Hello there! My name is Peggy Korpela. Pleased to meet all of you 🙂 I’m a first year School of Public Health student, and a new SPH student blogger. I’m in the Health Behavior and Health Education program, heading for my Masters in Public Health (M.P.H.) My Bachelors degree is in Human Biology with a minor in Bioethics, Humanities, and Society. I run a blog called thebiobabe that features science, health, medicine, and politics and I’m also a submissions editor for SciNote.org.
So in thinking about writing my first blog post, I decided to introduce myself by way of my 2 favorite Public Health/Biology books. Without further ado, here they are:
I love The Ghost Map because not only is it extremely well written nonfiction, but it’s about one of the most revolutionary discoveries in the history of public health, right up there with the vaccine and fluoride in the water. The narrative follows Dr John Snow, a scientist and physician, and Reverend Henry Whitehead as they each track London’s 1854 Cholera epidemic.
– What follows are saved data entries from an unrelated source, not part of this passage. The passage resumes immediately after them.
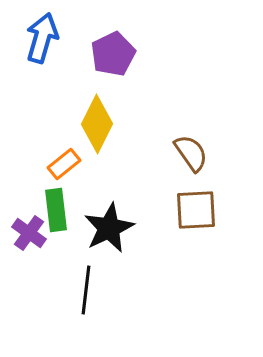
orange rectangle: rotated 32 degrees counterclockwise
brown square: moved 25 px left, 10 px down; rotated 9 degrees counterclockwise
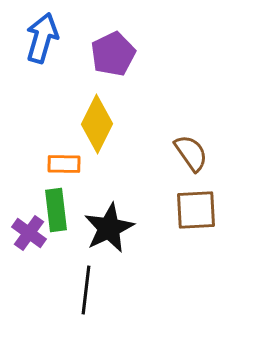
orange rectangle: rotated 40 degrees clockwise
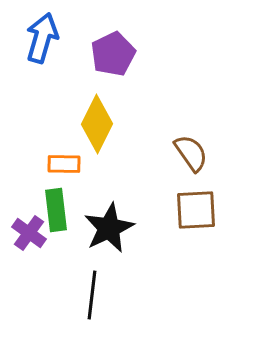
black line: moved 6 px right, 5 px down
The reverend follows the trail of the disease as he attempts to support his sick and dying parishioners, all the while noticing that their deaths all have a common element- they drank from the Broad Street water pump not many days before. Dr. John Snow was a radical scientist for his time, believing that Cholera did not come from miasma ,the dense and damp air pollution that plagued the city of London for decades, but rather from something else unseen. His method of tracking the outbreak is now a basic principle of Epidemiology- he used a map. Through his collaboration with the reverend, he was able to visualize all the deaths in the Broad street area and when he combined it with his knowledge of the dead’s symptoms and patterns of behavior, Snow stopped the epidemic in its tracks. This book really reinforced my desire to pursue some aspect of public health when I first read it two summers ago, before I even got into UofM SPH. Reflecting on the book now that I’m here, I find it reminds me to not be afraid to be intellectually rebellious and curious like Dr. Snow, and to remember that a core value of public health work is concern for the safety and well being of all, as the Reverend Whitehead believed.
Guns, Germs and Steel completely changed how I look at the history of the world and biological history too. The pressing question the book seeks to answer is “Why has the history of humanity unfolded as it has?” and the entire book meticulously and expertly answers it. Diamond , a Professor of Geography at UCLA, asserts that the reason that Eurasian peoples advanced quickly and eventually colonized most other places on Earth is not due to some sort of inherent superiority, but because of advantages of geography in Eurasia after the last Ice Age. He uses evolutionary biology, anthropology, ecology and geography to lay out the types of crops and animals that Eurasians would’ve had access to, what makes them easy to domesticate, and how peoples in the rest of the world (The Americas, Australia, Africa) may not have had those equivalents. He connects these ideas to the creation of technology and the spread of disease and germs within larger societies and history as we know it.This is book really appeals to me because all of the work on the natural history of the world teaches us about unfolding of human history and dynamic global interactions we have today, which have a direct impact on the health of all of us.
So that’s it for me and my books. I look forward to sharing more with all of you in the coming year!